At phase D, Figure 2g, the PRPD pattern exhibits an irregular behavior with marked intermittency in the PD time lag. The PD charge magnitude exhibits a great increase with regard to phase A of 581.7% while the number of PD per half cycle is just 0.03. The measured number of PD per cycle is in the range 0.02 to 0.06, which means that simulation results are in reasonable agreement with values measured in [23]. In order to reproduce experimental measurements, the detrapping work function and the effective detrapping time constant are increased while the initial pressure is set to 2 kPa. With these changes, the time lag is hardly increased. Despite the reduction of inception magnitude, the reduction of the electron generation rate dominates the stochastic PD behavior. The average temperature and pressure exhibit a light increase of 0.03%. Despite the increase of energy transformed into heat, the maximum temperature increases in 47.4 K compared with room temperature, and the larger time between consecutive PD eases a rapid cooling.
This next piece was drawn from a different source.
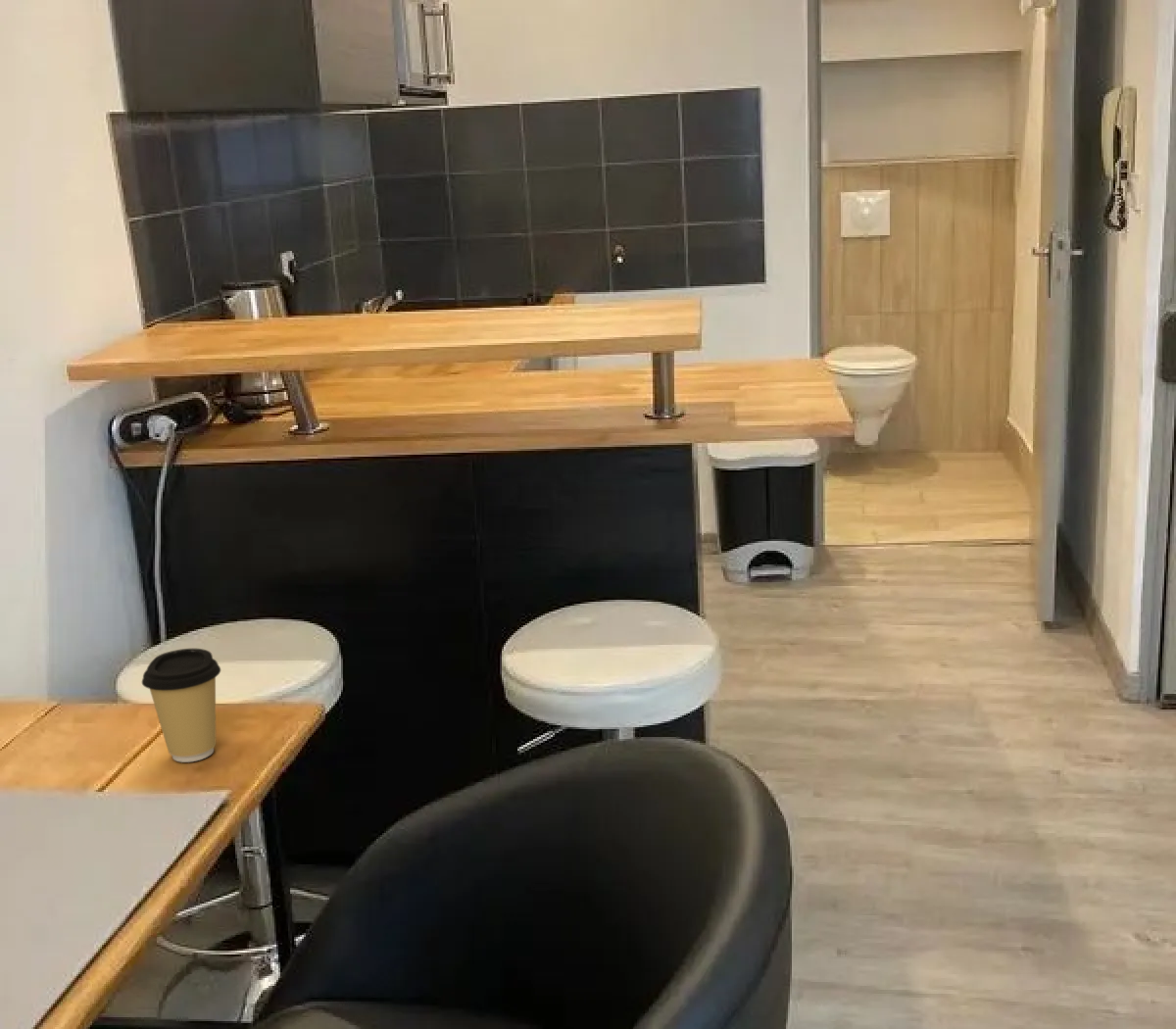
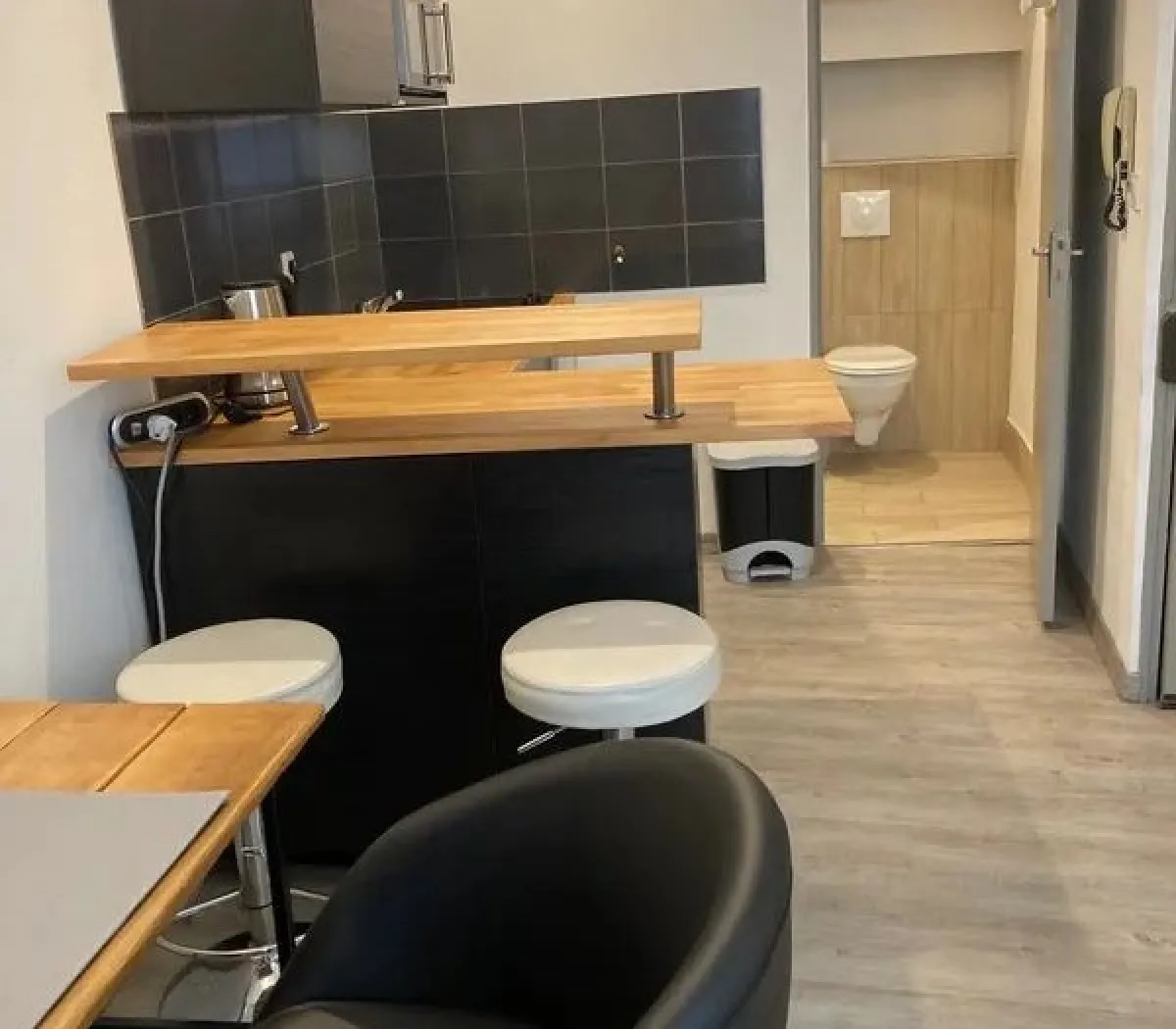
- coffee cup [141,648,221,763]
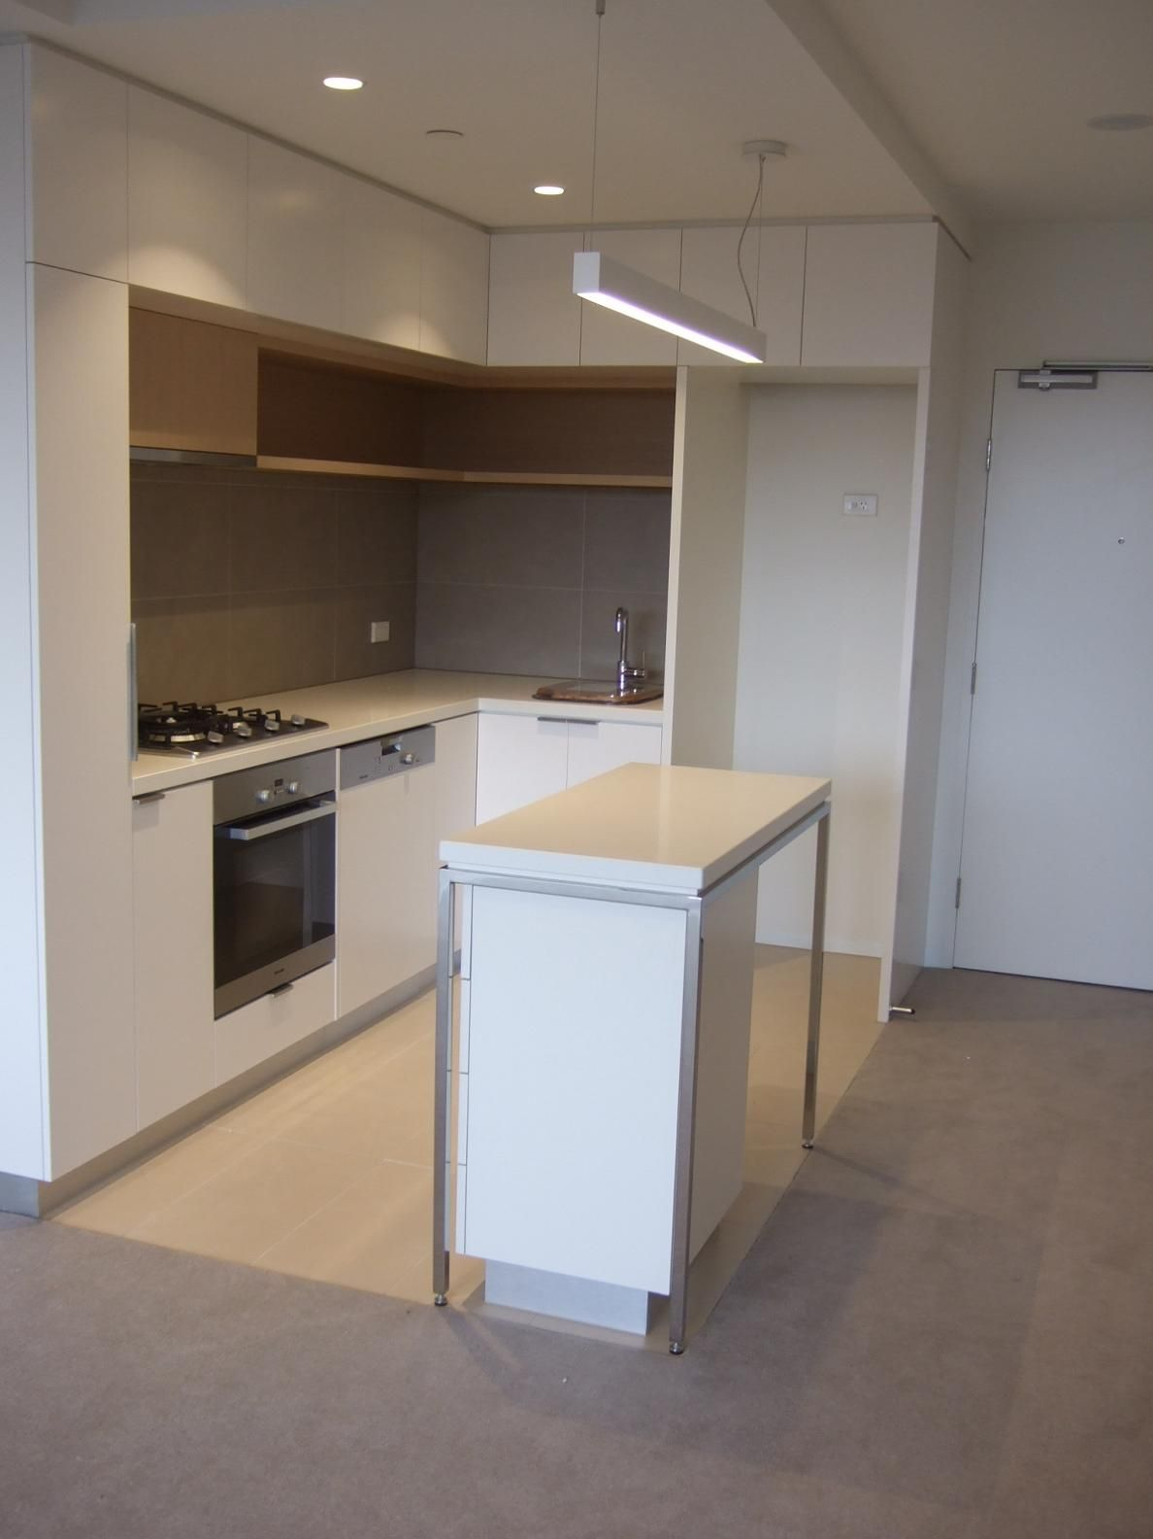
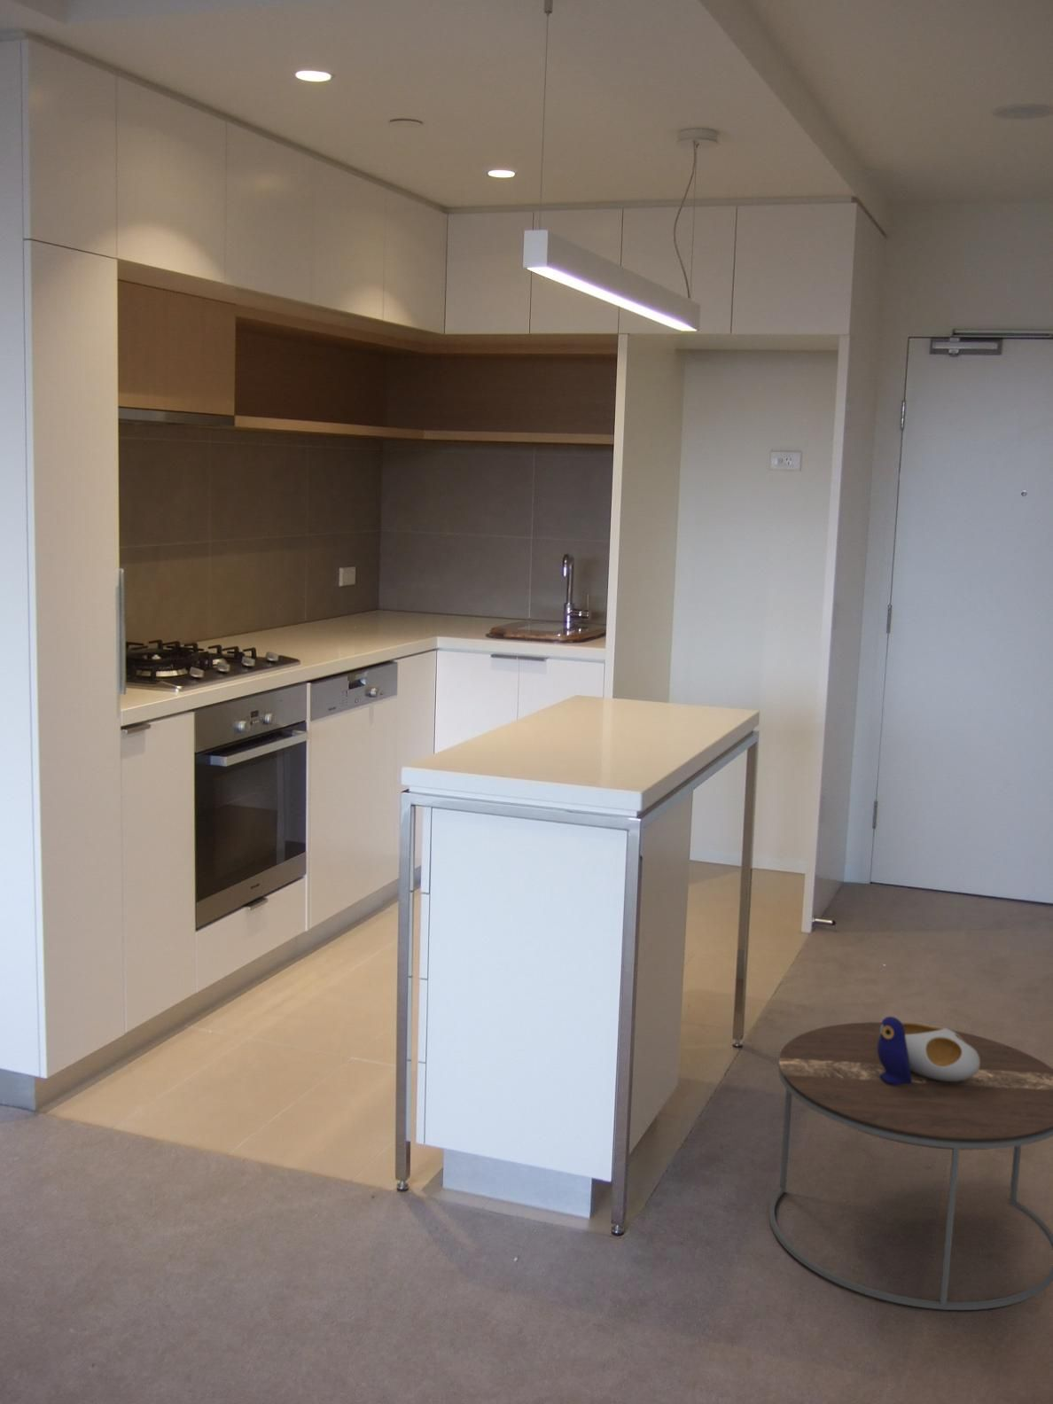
+ side table [769,1016,1053,1311]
At phase E, Figure 2i, the PD behavior is continuous and the PD charge magnitude seems to be uniformly distributed between two sinusoidal envelopes in the PRPD pattern. The magnitude of the PD charge is reduced in comparison to phase D by 32%. However, the number of PD per half cycle is increased up to 2.2, which is in reasonable agreement with the experimental value of about 3 [23]. Pressure and temperature exhibit similar behavior and magnitudes as for phase D, Figure 3i,j, with slight differences in average temperature and pressure, as shown in Table 3.

Despite the agreement with experimental measurements, the PD behavior at advanced ageing conditions, such as phase E, cannot be explained only considering the changes of the gas filling the cavity. The physical and chemical interactions at the solid—gas interface must be considered.

In this study, the effect of cavity conductivity on PD behavior and its variation along the ageing process is neglected in order to analyze the effects of temperature and pressure variation on the stochastic behavior; however, cavity conductivity plays a fundamental role at PD activity and is related to surface conditions, and for that reason, in future works it will be considered.

Simulations were carried out using a MATLAB application implemented by authors named PDSym1S developed for these purposes.

5. Conclusions

Temperature and pressure changes inside an air-filled cavity within a homogeneous dielectric material after PD events were calculated using an analytical-FEA model. Simulation results exhibit reasonable agreement with experimental measurements. Pressure in the gas filling the cavity is one of the main parameters affecting the PD behavior at ageing phases. Taking into account that the highest temperature increase along the simulated phases was only about 15%, temperature effect on surface degradation can be neglected in comparison to chemical reactions and particle impact, which is in line with other experimental studies. Future work will include the consideration of different electrodes geometries and unevenness of electrodes surfaces.